Le président du tribunal a désigné M. Marowski, premier conseiller, pour statuer sur les demandes de référé en application de l’article L. 511-2 du code de justice administrative.
Les parties ont été régulièrement averties du jour de l’audience.
Ont été entendus au cours de l’audience publique du 5 novembre 2025 à 9H30 :
- le rapport de M. Marowski, juge des référés,
- les observations de Me Maite, substituant Me Madrid, avocate de M. G… C… et Mme E… D…, en présence de M. G… C… ;
- et les observations de la représentante du ministre de l’intérieur.
La clôture de l’instruction a été prononcée à l’issue de l’audience.
Considérant ce qui suit :
Sur les conclusions présentées au titre de l’article L. 521-1 du code de justice administrative :
Aux termes de l’article L. 521-1 du code de justice administrative : « Quand une décision administrative, même de rejet, fait l’objet d’une requête en annulation ou en réformation, le juge des référés, saisi d’une demande en ce sens, peut ordonner la suspension de l’exécution de cette décision, ou de certains de ses effets, lorsque l’urgence le justifie et qu’il est fait état d’un moyen propre à créer, en l’état de l’instruction, un doute sérieux quant à la légalité de la décision (…) ».
Aucun des moyens invoqués par M. G… C… et Mme E… D…, tels qu’énoncés dans les visas de cette ordonnance, ne paraît, en l’état de l’instruction, de nature à faire naître un doute sérieux quant à la légalité des décisions implicites par lesquelles la commission de recours contre les décisions de refus de visa d’entrée en France a rejeté les recours administratifs exercés par les requérants à l’encontre des décisions de l’ambassade de France à Addis-Abeba du 4 décembre 2024 refusant à Mme E… D… et au jeune F… B… C… des visas de long séjour au titre de la réunification familiale.

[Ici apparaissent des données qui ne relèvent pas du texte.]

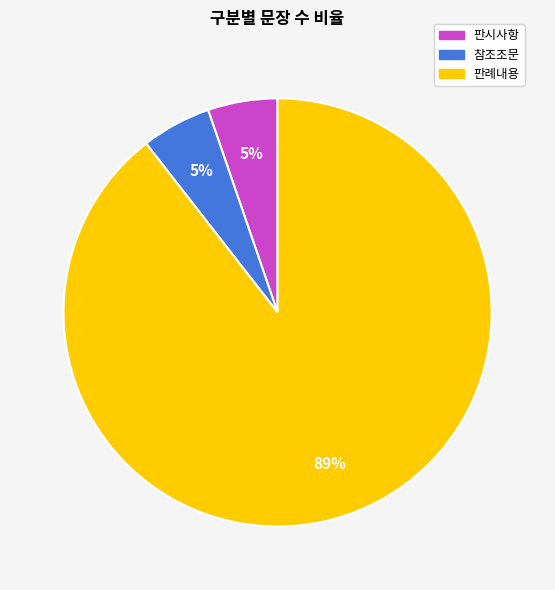

Which slice is the largest?

판례내용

Il y a lieu, en conséquence, et sans qu’il soit besoin de se prononcer sur la condition d’urgence, de rejeter la requête en toutes ses conclusions.
O R D O N N E :
Article 1er : La requête de M. G… C… et Mme E… D… est rejetée.
Article 2 : La présente ordonnance sera notifiée à M. B… G… C…, à Mme A… E… D… et au ministre de l’intérieur.

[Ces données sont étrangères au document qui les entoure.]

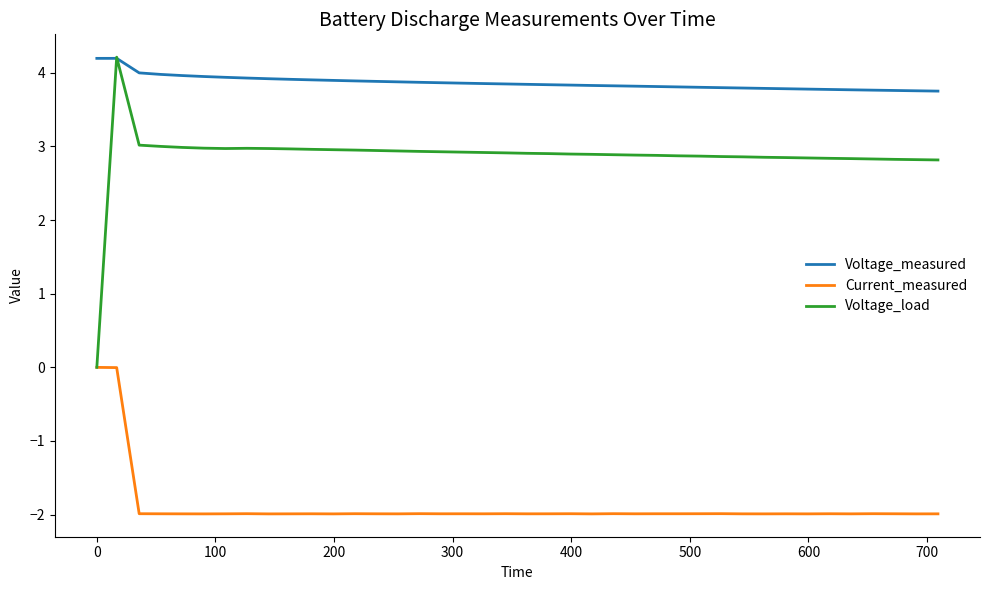

What is the maximum value shown in the chart?

4.2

Fait à Nantes, le 20 novembre 2025.
Le juge des référés,
Y. MAROWSKI
La greffière,
J. DIONIS
La République mande et ordonne au ministre de l’intérieur en ce qui le concerne ou à tous commissaires de justice à ce requis en ce qui concerne les voies de droit commun contre les parties privées, de pourvoir à l’exécution de la présente décision.